§ Kutipan Teks:
Tanaman Janda Bolong atau Monstera adansonii yang paling menjadi soroton pecinta tanaman hias. Selain dinilai memiliki keindahan yang unik, tanaman hias mahal ini juga ternyata mampu mendatangkan atmosfer kesejukkan ketika disimpan di dalam ruangan.
Salah satu penjual tanaman ini, Josh (30) mengatakan, bibit tanaman janda bolong dijual paling murah seharga Rp 2 juta-Rp 3 juta. Jika dirawat beberapa waktu, bibit tanaman yang tumbuh dengan baik bisa dijual hingga Rp 5 juta.
Namun alasan lain mengapa monstera booming di masyarakat lantaran adanya cerita mengenai seorang petani di daerah Bogor yang berhasil menjual tanamannya kepada orang Jepang dengan harga mencapai Rp 120 juta.
“Tadinya monstera jenisnya masih sangat langka di Indonesia. Nah dia punya jenis Variegata. Kemudian ada orang Jepang beli tanamannya sekitar 120 juta, hanya 6 daun,” kata Josh dilansir dari Kompas, Rabu (30/9/2020).
Karena kejadian itu, popularitas monstera meningkat pesat. Alasan lainnya adalah adanya kombinasi warna putih dan hijau pada daun Janda Bolong. Selain itu, munculnya corak unik atau variegata (var) pada daunnya. Sedangkan corak alami itu tidak sembarangan muncul disetiap tanaman janda bolong.
Keunikan bentuk daunnya itulah yang membuat tanaman janda bolong ini tampak sangat eksotis. Tak hanya indah di tempatkan di taman terbuka, janda bolong juga sangat cocok dijadikan tanaman indor.
Bahkan banyak cafe maupun restoran yang memanfaatkan tanaman ini sebagai hiasan untuk interiornya.
Ada beberapa teori yang mengatakan lubang pada daun tanaman janda bolong berfungsi untuk menahan angin kencang sehingga daun tidak mudah robek. Karena hal itu, jumlah daun janda bolong juga ikut menentukan harga. Jika ukurannya sudah cukup besar, tanaman hias ini akan dihargai per helai daun.
Namun menurut beberapa pihak, alasan tersebut bukan penyebab utama melambungnya harga Janda Bolong. Pasalnya, jenis tanaman ini tidak begitu dicari oleh masyarakat pada beberapa waktu lalu. Jika kita ingat ke belakang, jenis tanaman yang hits dan menjadi tren adalah anturium, aglaunema, dan sebagainya. Sempat dijual dengan harga fantastis, kini harga tanaman itu sudah mulai turun, tidak setinggi di masa puncak popularitasnya.

§ Tugas yang Dikerjakan:
(a) Ubah paragraf dalam kutipan teks tentang tanaman janda bolong yang diawali "Ada beberapa teori" menjadi daftar poin yang lebih ringkas dengan tetap memuat fakta utamanya.
(b) Teruskan kutipan teks tentang tanaman janda bolong dengan menulis lanjutan setelah kalimat terakhirnya.

§ Informasi yang Ditampilkan:
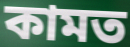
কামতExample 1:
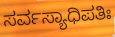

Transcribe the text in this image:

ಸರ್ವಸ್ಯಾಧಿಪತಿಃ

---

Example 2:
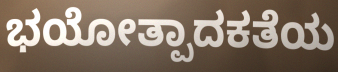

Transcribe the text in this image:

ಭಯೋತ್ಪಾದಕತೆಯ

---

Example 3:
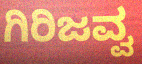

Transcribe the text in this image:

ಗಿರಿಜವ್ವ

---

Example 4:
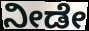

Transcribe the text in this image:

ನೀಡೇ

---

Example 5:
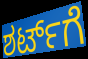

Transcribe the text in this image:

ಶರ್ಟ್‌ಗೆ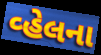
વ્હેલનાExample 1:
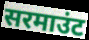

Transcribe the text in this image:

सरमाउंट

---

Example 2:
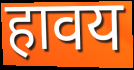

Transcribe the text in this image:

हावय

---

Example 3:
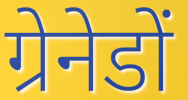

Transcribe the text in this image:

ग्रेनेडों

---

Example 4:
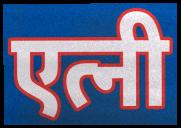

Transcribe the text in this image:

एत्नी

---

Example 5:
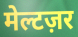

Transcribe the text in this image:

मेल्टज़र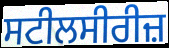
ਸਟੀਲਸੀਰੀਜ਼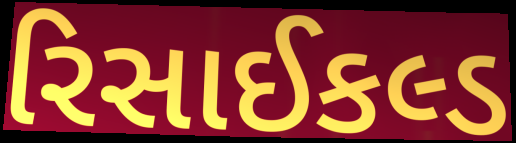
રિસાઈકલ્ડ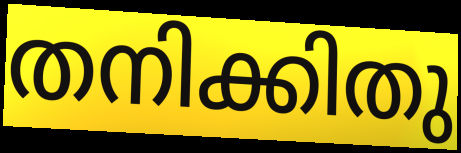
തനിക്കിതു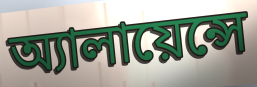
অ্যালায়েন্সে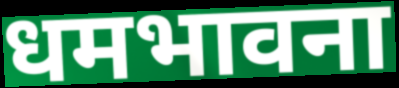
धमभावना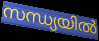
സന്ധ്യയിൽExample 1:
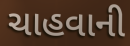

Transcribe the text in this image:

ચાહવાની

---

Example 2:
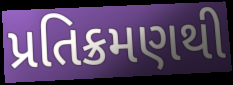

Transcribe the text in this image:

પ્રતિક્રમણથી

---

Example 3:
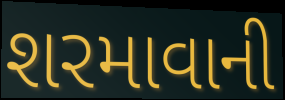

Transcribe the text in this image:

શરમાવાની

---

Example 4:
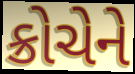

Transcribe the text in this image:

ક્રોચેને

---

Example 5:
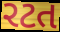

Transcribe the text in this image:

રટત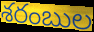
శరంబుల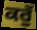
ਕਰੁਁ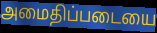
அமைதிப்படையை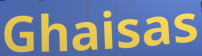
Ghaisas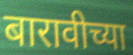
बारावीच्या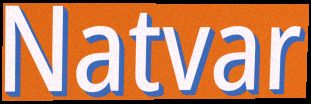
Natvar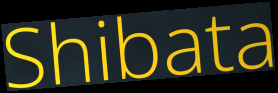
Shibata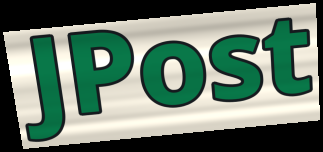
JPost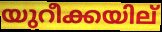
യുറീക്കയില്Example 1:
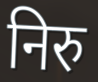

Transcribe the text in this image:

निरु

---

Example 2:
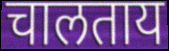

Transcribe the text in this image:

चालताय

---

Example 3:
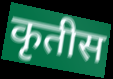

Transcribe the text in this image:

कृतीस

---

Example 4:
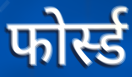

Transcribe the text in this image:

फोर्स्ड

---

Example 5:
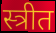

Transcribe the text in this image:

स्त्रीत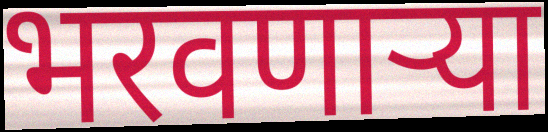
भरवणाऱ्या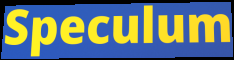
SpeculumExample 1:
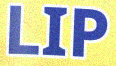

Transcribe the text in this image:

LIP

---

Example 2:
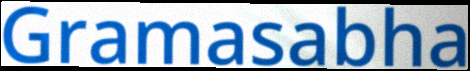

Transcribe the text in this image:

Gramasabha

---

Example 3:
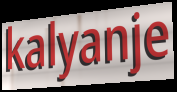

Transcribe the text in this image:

§ Hasil Tugas:
(a)
- Menurut beberapa teori, lubang pada daun janda bolong berfungsi menahan angin kencang agar daun tidak mudah robek.
- Karena itu, jumlah daun ikut menentukan harga tanaman.
- Tanaman yang ukurannya sudah cukup besar dihargai per helai daun.

(b)
Opini terhadap fenomena pasar Janda Bolong
Ekonom dari Institute Development of Economics and Financial (Indef), Bhima Yudhistira menyebut fenomena semacam ini disebut sebagai gelembung ekonomi atau bubble economy. Teorinya itu menyebutkan dimana harga aset menyimpang jauh dari nilai intrisiknya.
Bhima menjelaskan, dalam sejarahnya fenomena ini pertama kali tercatat pada 1637. Saat itu, bunga tulip dihargai 3.000-4.200 Gulden di Eropa. Charles Mackay dalam bukunya mengatakan bahwa harga tulip tersebut bisa melambung tinggi karena adanya pasar irasional.
“Di Indonesia ini terjadi berulang pada saat booming ikan louhan, daun anthurium, sampai batu akik (ini) menunjukkan adanya gejala irasionalitas di pasar,” jelas dia.
Sementara itu, Dosen Fakultas Pertanian Universitas Padjadjaran (Unpad) Syariful Mubarok menyebutkan, harga tanaman ini melambung naik bukan karena teknik budidaya yang sulit melainkan bentuk dari permainan harga.
Berbagai pendapat tentang permainan harga itu biasa disebut dengan Monkey Bisnis. Seorang peneliti Bidang Ekonomi Syariah, Aswaja NU Center PWNU Jawa Timur, Muhammad Syamsudin, S.Si., M.Ag mengatakan bahwa monkey business sejatinya adalah aktivitas bisnis yang berorientasi jangka panjang untuk menguntungkan diri sendiri dan berimbas merugikan orang lain. Meski barang-barang yang dijualnya seringkali halal.
Bisnis terjadi karena pihak inisiator memiliki orientasi jangka panjang berupa menciptakan suatu kondisi/pola ketergantungan, sehingga kelak ia bisa mempermainkan sebuah harga terhadap suatu barang di pasaran. Setelah ia meraup sebuah keuntungan, kemudian ia pergi meninggalkan konsumen.